- **WORK TO BE COMPLETED**: Count the lines in the data below that contain the word "their". Reply with the number alone.
(MATERIALS PROVIDED Opens)
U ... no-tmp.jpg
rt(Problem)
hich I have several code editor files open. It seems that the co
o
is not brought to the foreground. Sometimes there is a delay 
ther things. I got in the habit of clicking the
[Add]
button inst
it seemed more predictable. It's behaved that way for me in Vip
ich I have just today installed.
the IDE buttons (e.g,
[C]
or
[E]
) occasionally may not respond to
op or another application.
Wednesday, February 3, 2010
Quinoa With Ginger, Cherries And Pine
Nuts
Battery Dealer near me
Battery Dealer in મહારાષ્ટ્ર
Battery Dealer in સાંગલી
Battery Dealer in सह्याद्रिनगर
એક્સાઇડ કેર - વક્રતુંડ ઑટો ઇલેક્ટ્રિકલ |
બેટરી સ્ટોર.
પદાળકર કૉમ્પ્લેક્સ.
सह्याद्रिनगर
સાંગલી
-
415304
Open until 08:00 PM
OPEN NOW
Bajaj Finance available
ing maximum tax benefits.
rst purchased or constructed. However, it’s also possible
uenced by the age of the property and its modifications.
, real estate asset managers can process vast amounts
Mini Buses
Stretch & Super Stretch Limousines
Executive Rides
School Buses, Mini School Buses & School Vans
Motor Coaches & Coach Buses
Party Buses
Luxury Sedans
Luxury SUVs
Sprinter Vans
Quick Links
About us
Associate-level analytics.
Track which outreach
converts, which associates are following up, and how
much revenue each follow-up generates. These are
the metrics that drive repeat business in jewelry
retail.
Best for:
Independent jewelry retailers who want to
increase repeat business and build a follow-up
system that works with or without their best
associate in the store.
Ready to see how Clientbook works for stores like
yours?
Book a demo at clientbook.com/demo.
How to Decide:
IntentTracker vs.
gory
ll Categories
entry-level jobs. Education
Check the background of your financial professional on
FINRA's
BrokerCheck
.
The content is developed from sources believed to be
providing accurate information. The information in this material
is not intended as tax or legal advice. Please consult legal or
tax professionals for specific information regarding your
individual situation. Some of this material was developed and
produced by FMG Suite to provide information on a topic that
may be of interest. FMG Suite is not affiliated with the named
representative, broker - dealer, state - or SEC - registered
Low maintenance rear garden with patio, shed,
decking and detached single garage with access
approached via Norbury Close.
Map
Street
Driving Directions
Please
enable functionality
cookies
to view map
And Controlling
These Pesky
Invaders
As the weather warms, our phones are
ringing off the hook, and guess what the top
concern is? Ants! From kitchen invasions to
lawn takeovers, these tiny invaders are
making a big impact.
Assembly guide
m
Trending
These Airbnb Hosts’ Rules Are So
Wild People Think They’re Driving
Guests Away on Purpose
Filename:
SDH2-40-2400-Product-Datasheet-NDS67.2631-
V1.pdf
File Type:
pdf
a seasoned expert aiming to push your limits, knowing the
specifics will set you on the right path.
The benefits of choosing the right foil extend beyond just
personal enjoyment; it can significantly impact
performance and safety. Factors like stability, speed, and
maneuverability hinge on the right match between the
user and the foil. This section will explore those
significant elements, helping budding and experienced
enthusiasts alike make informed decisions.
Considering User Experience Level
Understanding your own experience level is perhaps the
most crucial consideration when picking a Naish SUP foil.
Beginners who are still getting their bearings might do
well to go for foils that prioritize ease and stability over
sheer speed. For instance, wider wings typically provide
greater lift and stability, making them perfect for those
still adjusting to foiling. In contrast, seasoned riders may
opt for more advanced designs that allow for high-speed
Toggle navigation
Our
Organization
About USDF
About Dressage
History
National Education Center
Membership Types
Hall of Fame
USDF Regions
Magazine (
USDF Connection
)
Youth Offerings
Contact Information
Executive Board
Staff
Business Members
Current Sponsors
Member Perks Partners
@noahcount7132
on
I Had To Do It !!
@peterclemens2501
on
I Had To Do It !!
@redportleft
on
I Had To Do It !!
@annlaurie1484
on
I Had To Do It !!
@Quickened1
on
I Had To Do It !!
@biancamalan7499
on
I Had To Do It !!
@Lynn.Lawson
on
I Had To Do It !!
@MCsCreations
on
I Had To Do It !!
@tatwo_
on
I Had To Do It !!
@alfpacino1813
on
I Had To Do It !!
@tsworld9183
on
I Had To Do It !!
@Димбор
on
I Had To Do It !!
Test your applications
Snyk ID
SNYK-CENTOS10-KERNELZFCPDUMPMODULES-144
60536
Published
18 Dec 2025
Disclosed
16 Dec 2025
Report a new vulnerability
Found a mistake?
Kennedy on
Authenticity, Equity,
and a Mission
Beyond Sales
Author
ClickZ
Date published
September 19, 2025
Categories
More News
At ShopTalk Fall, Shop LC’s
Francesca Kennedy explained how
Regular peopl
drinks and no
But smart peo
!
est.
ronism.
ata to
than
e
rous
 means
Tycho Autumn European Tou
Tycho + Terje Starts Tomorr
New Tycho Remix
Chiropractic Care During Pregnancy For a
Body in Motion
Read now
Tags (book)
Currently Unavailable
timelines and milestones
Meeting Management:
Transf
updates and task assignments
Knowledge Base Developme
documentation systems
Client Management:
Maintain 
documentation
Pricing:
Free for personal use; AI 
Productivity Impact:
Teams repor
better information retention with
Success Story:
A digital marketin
(MATERIALS PROVIDED Closes)
- **RESULT OF THE EXERCISE**: 2